To contextualize that 12% disruption probability, it’s about the same as parents having three children of the same sex. But we think our forecasts are best employed in bunches. It provides better context than thinking through the boy/girl mix of your friends and family. So our BNA-bound traveler opens another tab (… our design road map takes note), inputs the details for the via-ATL option, adjusts the too-late threshold to 11:30 p.m., and finds something like an 8.1% chance to mis-connect or arrive too late. Despite a scheduled arrival time that’s 40 minutes earlier, the over-EWR option is nearly 50% more likely to leave our hypothetical traveler short of their door by midnight.
🤨 And why should I trust you guys?
It’s a fair question. A single prediction can be hard to judge on its own, especially when it’s of the percentages variety. For that reason, we took great care to create a test set numbering more than 4.5 million flights that we can use to evaluate our models’ performance. Because we’ve approached this problem probabilistically (i.e. we’re not making a single estimate but rather estimating likelihoods within a range of possible outcomes), one of our most important metrics is the degree to which forecasts are well-calibrated. If they are well-calibrated, it means an outcome actually occurs at roughly the same frequency as we predicted.
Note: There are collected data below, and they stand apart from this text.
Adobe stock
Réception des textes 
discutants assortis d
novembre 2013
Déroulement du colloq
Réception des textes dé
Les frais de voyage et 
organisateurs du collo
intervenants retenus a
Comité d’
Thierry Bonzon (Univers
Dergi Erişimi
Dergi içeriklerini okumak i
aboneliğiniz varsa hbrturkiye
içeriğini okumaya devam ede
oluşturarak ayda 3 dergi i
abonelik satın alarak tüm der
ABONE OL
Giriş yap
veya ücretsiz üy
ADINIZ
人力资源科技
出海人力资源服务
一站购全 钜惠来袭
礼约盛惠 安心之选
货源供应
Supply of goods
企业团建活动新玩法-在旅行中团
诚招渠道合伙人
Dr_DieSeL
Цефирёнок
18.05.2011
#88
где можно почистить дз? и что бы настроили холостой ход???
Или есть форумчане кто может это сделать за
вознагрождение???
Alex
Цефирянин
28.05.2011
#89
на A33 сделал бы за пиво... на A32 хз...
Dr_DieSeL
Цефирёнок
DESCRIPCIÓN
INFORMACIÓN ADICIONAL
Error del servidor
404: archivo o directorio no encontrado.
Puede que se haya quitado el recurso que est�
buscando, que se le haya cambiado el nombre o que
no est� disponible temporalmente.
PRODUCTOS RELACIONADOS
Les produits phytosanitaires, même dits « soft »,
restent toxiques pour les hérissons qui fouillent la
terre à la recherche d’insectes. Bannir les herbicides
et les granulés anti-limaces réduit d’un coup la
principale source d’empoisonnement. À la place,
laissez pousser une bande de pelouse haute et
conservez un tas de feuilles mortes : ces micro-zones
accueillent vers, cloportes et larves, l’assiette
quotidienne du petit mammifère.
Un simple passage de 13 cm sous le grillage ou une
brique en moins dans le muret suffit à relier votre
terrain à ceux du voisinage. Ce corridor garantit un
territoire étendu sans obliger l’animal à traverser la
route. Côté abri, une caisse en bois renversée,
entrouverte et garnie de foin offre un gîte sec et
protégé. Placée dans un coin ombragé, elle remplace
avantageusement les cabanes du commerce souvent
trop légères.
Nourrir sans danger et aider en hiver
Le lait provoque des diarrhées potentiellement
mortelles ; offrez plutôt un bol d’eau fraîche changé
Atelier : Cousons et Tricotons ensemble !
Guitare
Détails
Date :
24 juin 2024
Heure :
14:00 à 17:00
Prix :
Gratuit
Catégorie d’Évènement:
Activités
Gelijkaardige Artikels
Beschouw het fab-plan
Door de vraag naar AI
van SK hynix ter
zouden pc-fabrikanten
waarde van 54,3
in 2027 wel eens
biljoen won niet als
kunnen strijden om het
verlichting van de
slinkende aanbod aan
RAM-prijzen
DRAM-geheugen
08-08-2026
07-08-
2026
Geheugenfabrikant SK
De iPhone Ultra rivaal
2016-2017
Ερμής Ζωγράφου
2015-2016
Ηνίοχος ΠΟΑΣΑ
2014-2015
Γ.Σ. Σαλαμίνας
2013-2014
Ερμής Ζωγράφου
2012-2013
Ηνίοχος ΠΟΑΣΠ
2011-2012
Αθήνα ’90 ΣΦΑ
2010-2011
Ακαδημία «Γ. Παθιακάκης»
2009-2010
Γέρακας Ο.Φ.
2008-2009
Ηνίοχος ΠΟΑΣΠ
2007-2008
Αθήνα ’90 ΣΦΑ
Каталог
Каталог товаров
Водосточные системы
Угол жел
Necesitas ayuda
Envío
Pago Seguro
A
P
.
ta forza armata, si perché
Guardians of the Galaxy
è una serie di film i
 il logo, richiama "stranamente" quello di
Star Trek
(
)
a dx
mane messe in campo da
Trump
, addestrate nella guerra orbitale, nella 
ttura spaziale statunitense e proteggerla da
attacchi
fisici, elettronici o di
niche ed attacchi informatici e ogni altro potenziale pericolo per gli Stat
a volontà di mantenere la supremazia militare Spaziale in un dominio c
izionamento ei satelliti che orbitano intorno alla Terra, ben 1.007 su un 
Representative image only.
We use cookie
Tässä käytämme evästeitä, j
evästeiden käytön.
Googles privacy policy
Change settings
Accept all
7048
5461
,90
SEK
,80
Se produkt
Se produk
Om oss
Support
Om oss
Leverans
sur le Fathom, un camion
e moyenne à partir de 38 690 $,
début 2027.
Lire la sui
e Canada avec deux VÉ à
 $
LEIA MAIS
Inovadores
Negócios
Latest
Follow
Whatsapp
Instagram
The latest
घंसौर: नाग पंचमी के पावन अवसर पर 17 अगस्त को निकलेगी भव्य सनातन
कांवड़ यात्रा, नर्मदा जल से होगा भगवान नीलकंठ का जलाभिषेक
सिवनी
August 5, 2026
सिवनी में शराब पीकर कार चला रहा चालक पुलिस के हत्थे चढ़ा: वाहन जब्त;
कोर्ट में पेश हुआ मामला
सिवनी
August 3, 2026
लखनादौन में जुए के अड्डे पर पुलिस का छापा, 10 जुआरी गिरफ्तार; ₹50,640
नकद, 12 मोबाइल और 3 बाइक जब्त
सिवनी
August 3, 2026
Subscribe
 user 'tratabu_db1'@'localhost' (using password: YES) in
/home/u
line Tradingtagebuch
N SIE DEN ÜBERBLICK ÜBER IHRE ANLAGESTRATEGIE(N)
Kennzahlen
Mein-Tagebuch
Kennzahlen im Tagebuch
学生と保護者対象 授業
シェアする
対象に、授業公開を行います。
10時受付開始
For each flight in our test set, we can segment our predicted distribution. For example, calculate the minute where we’d say there’s a 35% chance that actual delay will be less than or equal to that threshold—then we should find, with a well-calibrated forecast, that actual delay falls into this segment about 35% of the time. In the case of the predicted segment where we’d say there’s a 35% chance for delay less than or equal to that minute, 34.5% of actual values fell within the segment.
We tend to be a bit over-confident at lower probabilities, which is to say these events actually happen less often than we forecast. For the segment where we’d predict 15% of delays will fall in, just 5% actually do. Oppositely, we exhibit some under-confidence for probabilities higher than 50%. But, overall, we think our forecasts performed quite well—certainly well enough to underpin an MVP. It’s an open beta, so no credentials required and feedback welcome!
Because we’re randomly sampling, your 10,000 simulations will be slightly different from our 10,000 simulations; and successive forecasts for the same set-up will likewise differ slightly.